Thursday, June 23, 2011


Bernard Shaw’s Pygmalion brings to light an unusual form of discrimination. Within the first five pages, speech patterns have been used to identify every class—from a lowly flower girl to an upstanding gentleman. The syntax, pronunciation, and word choice of each character serve to divulge their upbringing. The character Henry Higgins claims even the most intelligent and lucky people cannot disguise their inherited class standing without strict tutoring on speech patterns. He claims, “This is an age of upstarts. Men begin in Kentish Town with [80 pounds??] a year, and end in Park Lane with a hundred thousand. They want to drop Kentish Town; but they give themselves away every time they open their mouths” (page 1013). For Higgins, people cannot change their social class without a change in dialect.

This requirement is remarkably similar today. While we may not be born into strict classes, children from wealthier families generally have better educational experiences. In the area I grew up in, you could listen to dropped vowels, mispronunciation, and use of slang to determine whether someone was native to Georgia, grew up in the city, or lived in the projects. I think there are probably more exceptions to Higgins’ rules today given the availability of education and the wide variety of people who make up each “class”.

However, I disagree with Higgins’ observation that people without the “proper” speech patterns are useless. He states, “A woman who utters such depressing and disgusting sounds has no right to be anywhere—no right to live. Remember that you are a human being with a soul and the divine gift of articulate speech: that your native language is the language of Shakespeare and Milton and The Bible; and don’t sit there crooning like a bilious pigeon” (page 1013). His point here seems to be that everyone should speak to the best of their abilities. He sees English as a language of brilliant and wondrous possibilities. He mentions Shakespeare, Milton, and The Bible as examples of amazing works created in the English language. It seems as if the “disgusting” syllables Liza uses offend him. She makes no attempt to follow these great authors, and Higgins appears to view Liza’s speech as if it dishonors those works. He seems to expect people ought to work to speak as well as possible.

As admirable as that goal may be, I do not think correct pronunciation is of the upmost importance. For people like Liza who are born in disadvantaged circumstances, the focus is and should be on survival. Liza cannot eat and pay the rent without selling her flowers each day. In poor areas all over the world are people who work all day long just to feed their families. Time taken for lessons in proper speech detracts from any earnings the person may receive.

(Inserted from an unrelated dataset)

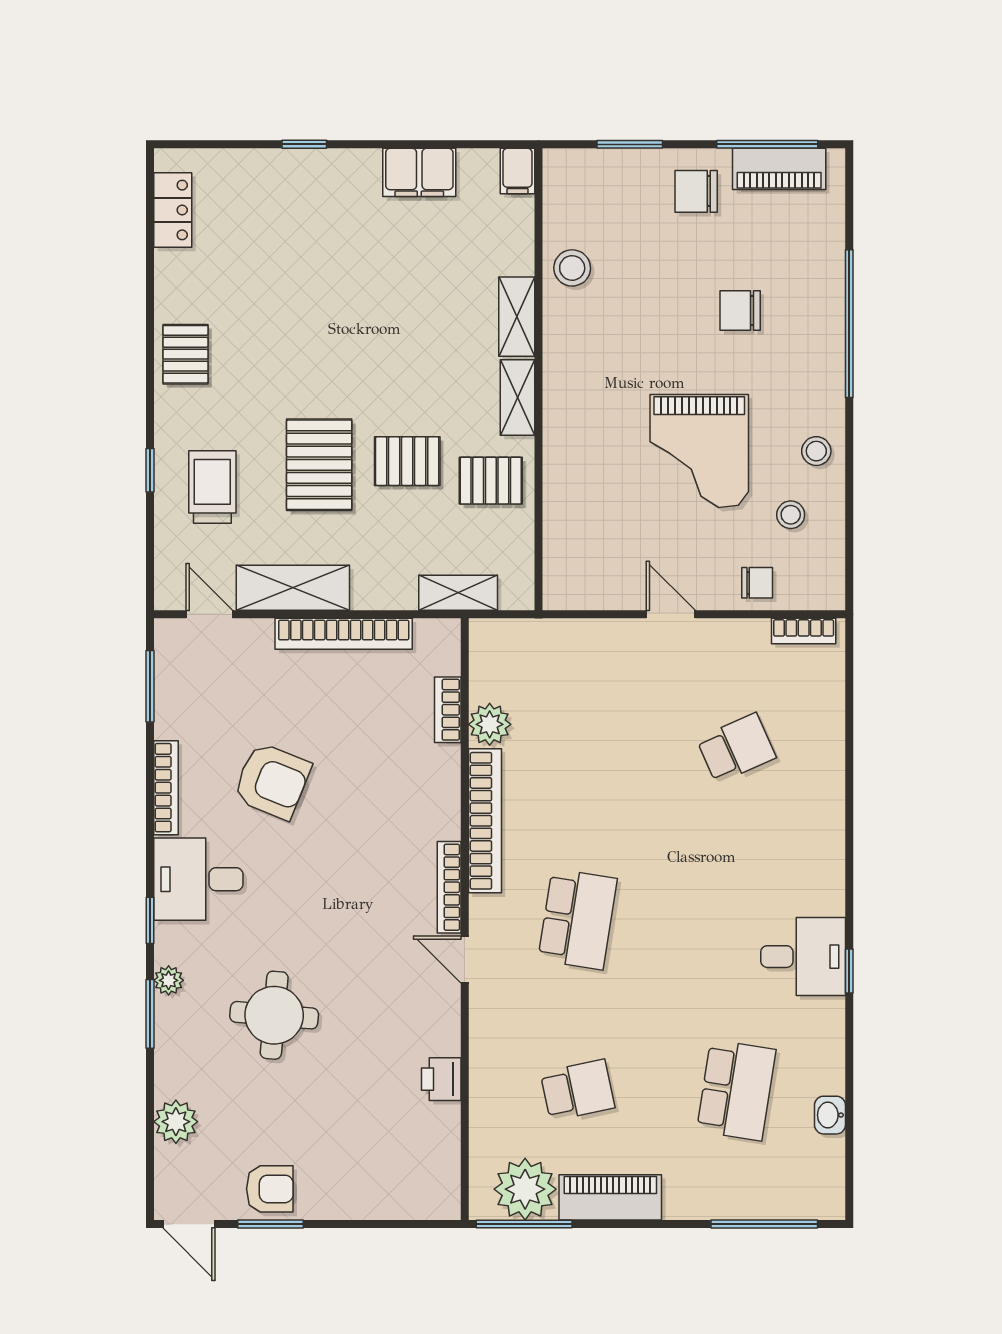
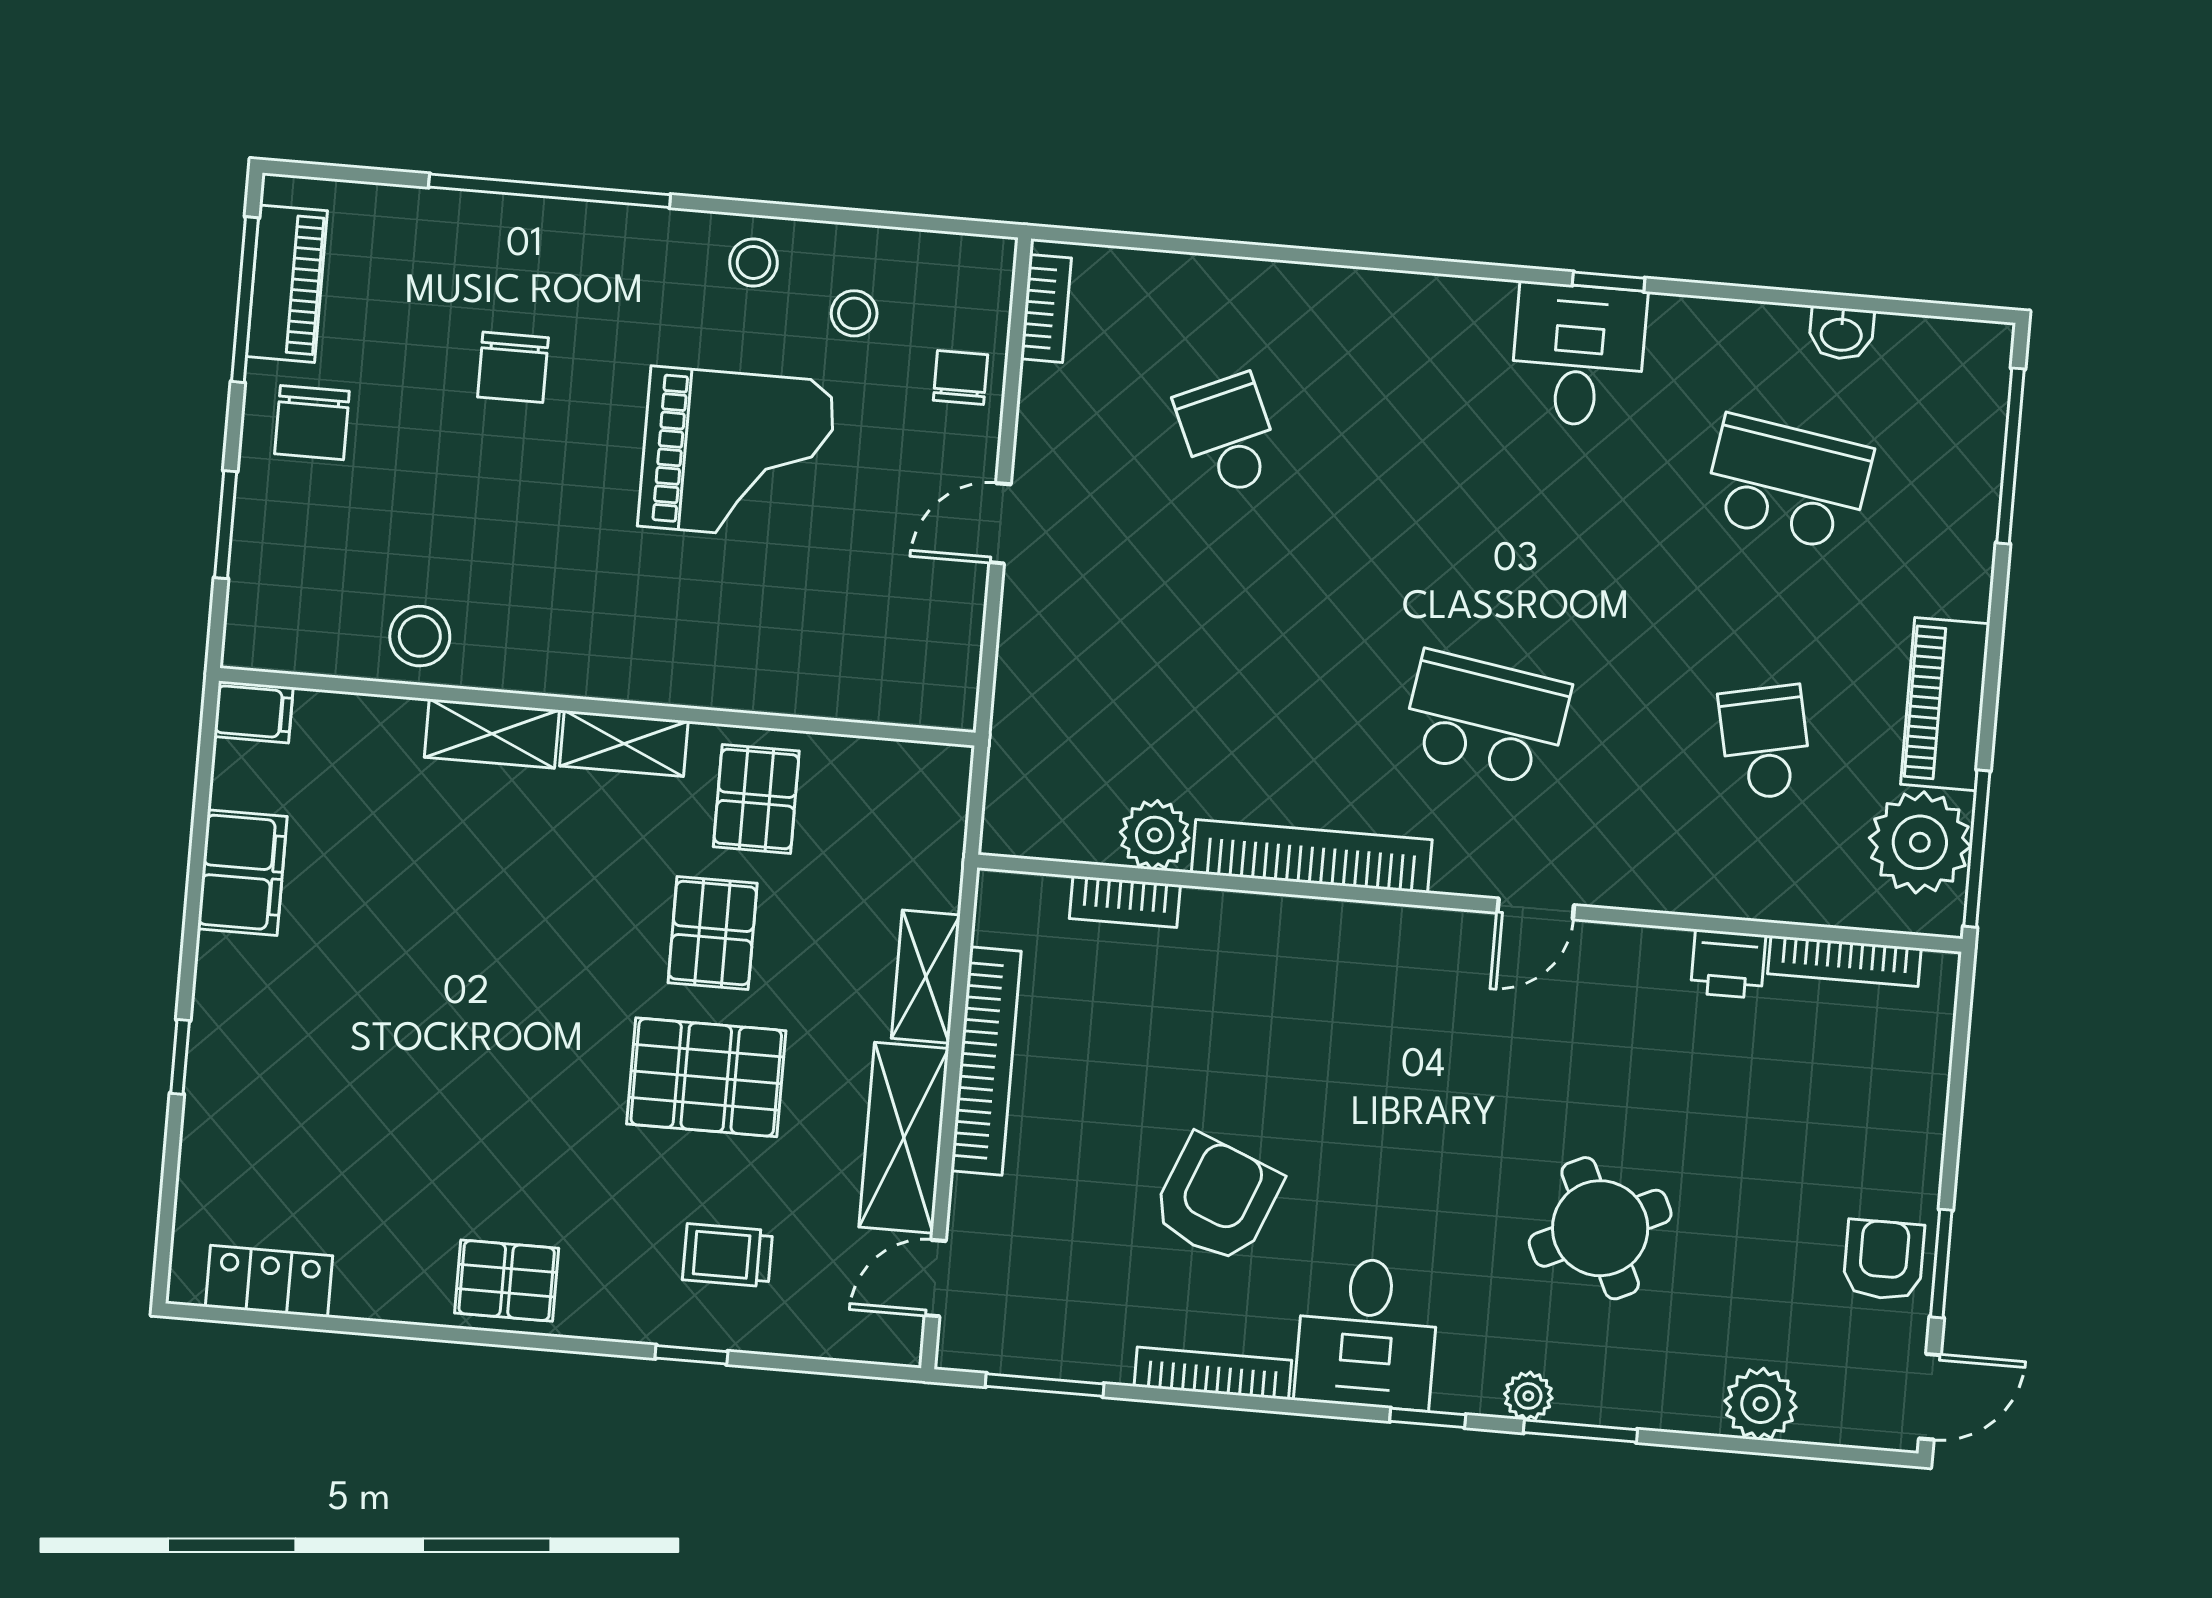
trolley: (212, 487) -> (728, 1255), width x0.73, depth x0.72
shelving: (458, 593) -> (926, 977), moved
bookcase: (449, 887) -> (1844, 961), moved
round table: (274, 1015) -> (1600, 1228), turned -30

How do you decide what language is to the proper one to use? I find that many of the languages I am unfamiliar with have harsh and unpleasant sounds. What right does Higgins have to determine which language is best? To me, he values unreasonable priorities for poorer citizens and perpetuates the language stereotype by classifying people according to their accents.

1 comment:

  1. Sarah,

    Very interesting exploration of and commentary on Shaw's play, and specifically the issue of accents and dialects. While I agree with you that Higgins overstates his point by claiming that people who don't speak proper English have no right to exist, he is correct that our society does judge people by their accents and diction. Whether such assumptions are correct or not, they occur. But Higgins's experiment on Eliza focuses only on appearance by teaching her to pass for a lady, and the unfortunate result of it is that she speaks too well to function as a street seller of flowers, but lacks the money and training to do much else. The target of this play seems to be society as a whole, and not just accents. God post!